Merged: 2026-02-08 ~12:15 UTC

Change: Added zramSwap.enable = true to system/zram.nix, providing ~2GB compressed swap on all hosts.

Timeline

Time (UTC) Event
05:00:46 ns2 nixos-upgrade OOM killed
05:01:47 nixos_upgrade_failed alert fired
12:15 zram commit merged to master
12:19 ns2 rebooted with zram enabled
12:20 ns1 rebooted (memory reduced to 2GB via tofu)

Hosts Affected

All 2GB VMs that run nixos-upgrade:

  • ns1, ns2 (DNS)
  • vault01
  • testvm01, testvm02, testvm03
  • kanidm01

Metrics to Monitor

Check these in Grafana or via PromQL to verify the fix:

Swap availability (should be ~2GB after upgrade)

node_memory_SwapTotal_bytes / 1024 / 1024

Swap usage during upgrades

(node_memory_SwapTotal_bytes - node_memory_SwapFree_bytes) / 1024 / 1024

Zswap compressed bytes (active compression)
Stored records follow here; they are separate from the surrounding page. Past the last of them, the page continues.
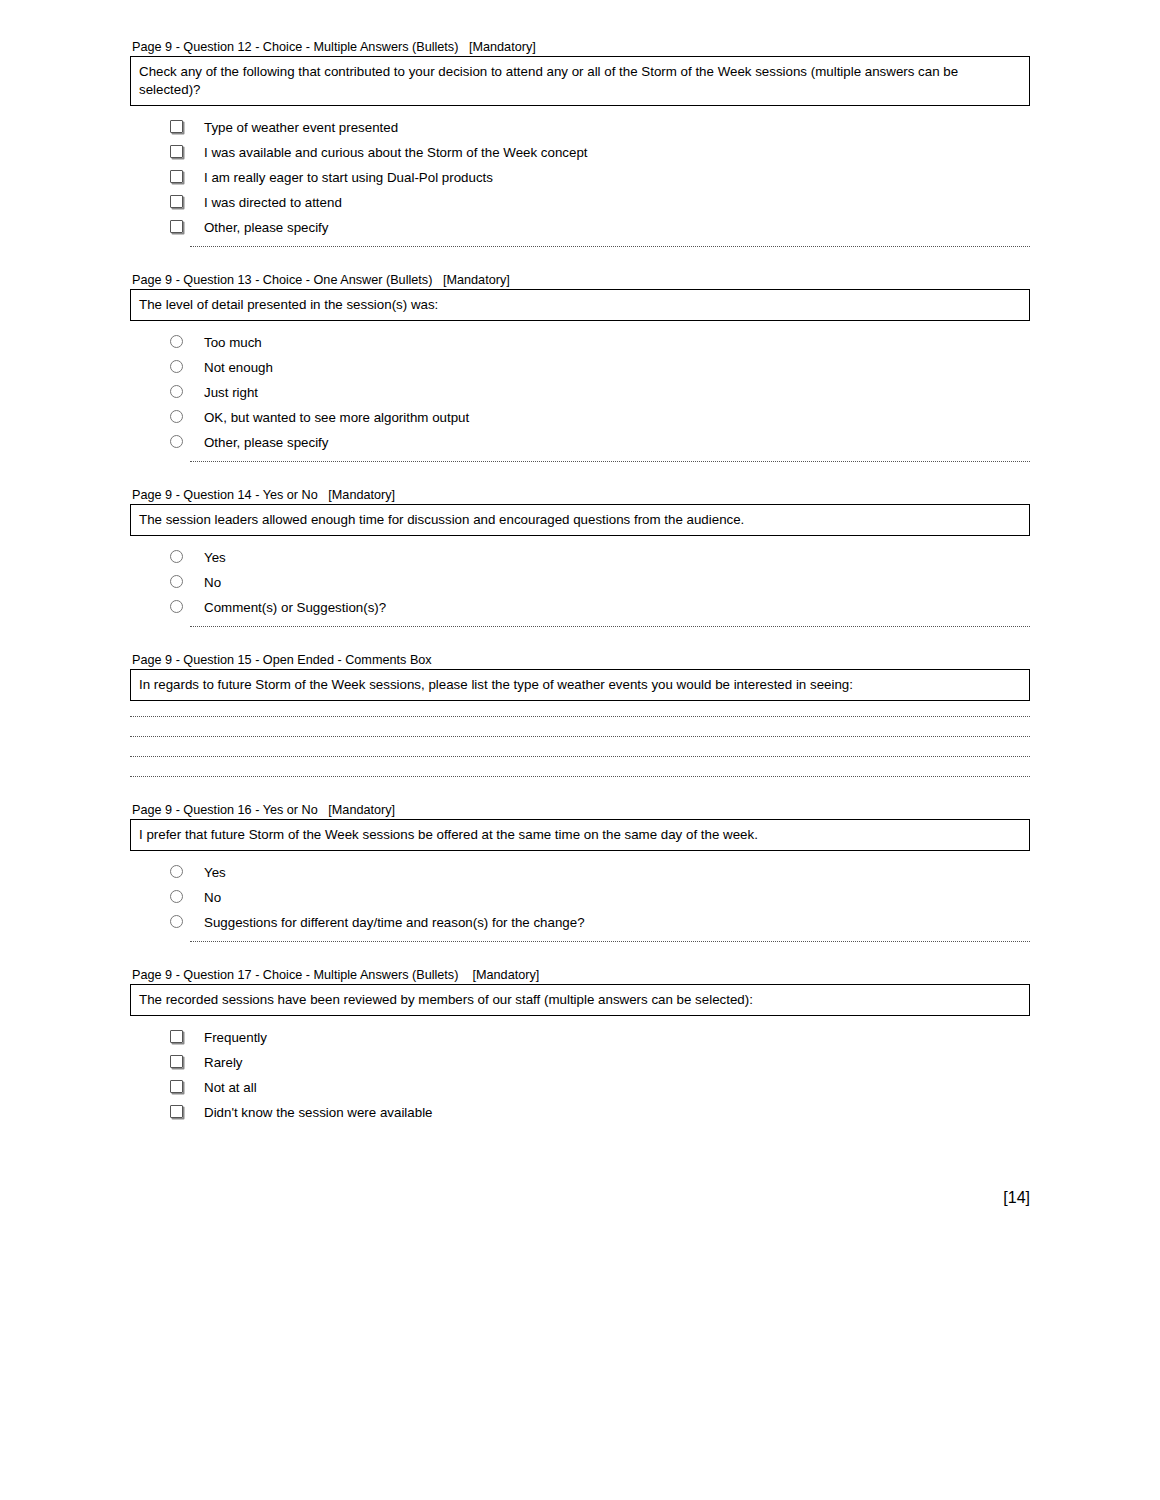Page 9 - Question 12 - Choice - Multiple Answers (Bullets) [Mandatory]
Check any of the following that contributed to your decision to attend any or all of the Storm of the Week sessions (multiple answers can be selected)?
Type of weather event presented
I was available and curious about the Storm of the Week concept
I am really eager to start using Dual-Pol products
I was directed to attend
Other, please specify
Page 9 - Question 13 - Choice - One Answer (Bullets) [Mandatory]
The level of detail presented in the session(s) was:
Too much
Not enough
Just right
OK, but wanted to see more algorithm output
Other, please specify
Page 9 - Question 14 - Yes or No [Mandatory]
The session leaders allowed enough time for discussion and encouraged questions from the audience.
Yes
No
Comment(s) or Suggestion(s)?
Page 9 - Question 15 - Open Ended - Comments Box
In regards to future Storm of the Week sessions, please list the type of weather events you would be interested in seeing:
Page 9 - Question 16 - Yes or No [Mandatory]
I prefer that future Storm of the Week sessions be offered at the same time on the same day of the week.
Yes
No
Suggestions for different day/time and reason(s) for the change?
Page 9 - Question 17 - Choice - Multiple Answers (Bullets) [Mandatory]
The recorded sessions have been reviewed by members of our staff (multiple answers can be selected):
Frequently
Rarely
Not at all
Didn't know the session were available
[14]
node_memory_Zswap_bytes / 1024 / 1024

Upgrade failures (should be 0)

node_systemd_unit_state{name="nixos-upgrade.service", state="failed"}

Memory available during upgrades

node_memory_MemAvailable_bytes / 1024 / 1024

Verification Steps

After a few days (allow auto-upgrades to run on all hosts):

  1. Check all hosts have swap enabled:

    node_memory_SwapTotal_bytes > 0
    
  2. Check for any upgrade failures since the fix:

    count_over_time(ALERTS{alertname="nixos_upgrade_failed"}[7d])
    
  3. Review if any hosts used swap during upgrades (check historical graphs)

Success Criteria

  • No nixos_upgrade_failed alerts due to OOM after 2026-02-08
  • All hosts show ~2GB swap available
  • Upgrades complete successfully on 2GB VMs

Fallback Options

If zram is insufficient:

  1. Increase VM memory - Update terraform/vms.tf to 4GB for affected hosts
  2. Enable memory ballooning - Configure VMs with dynamic memory allocation (see below)
  3. Use remote builds - Configure nix.buildMachines to offload evaluation
  4. Reduce flake size - Split configurations to reduce evaluation memory

Memory Ballooning

Proxmox supports memory ballooning, which allows VMs to dynamically grow/shrink memory allocation based on demand. The balloon driver inside the guest communicates with the hypervisor to release or reclaim memory pages.

Configuration in terraform/vms.tf:

memory  = 4096  # maximum memory
balloon = 2048  # minimum memory (shrinks to this when idle)

Pros:

  • VMs get memory on-demand without reboots
  • Better host memory utilization
  • Solves upgrade OOM without permanently allocating 4GB

Cons:

  • Requires QEMU guest agent running in guest
  • Guest can experience memory pressure if host is overcommitted

Ballooning and zram are complementary - ballooning provides headroom from the host, zram provides overflow within the guest.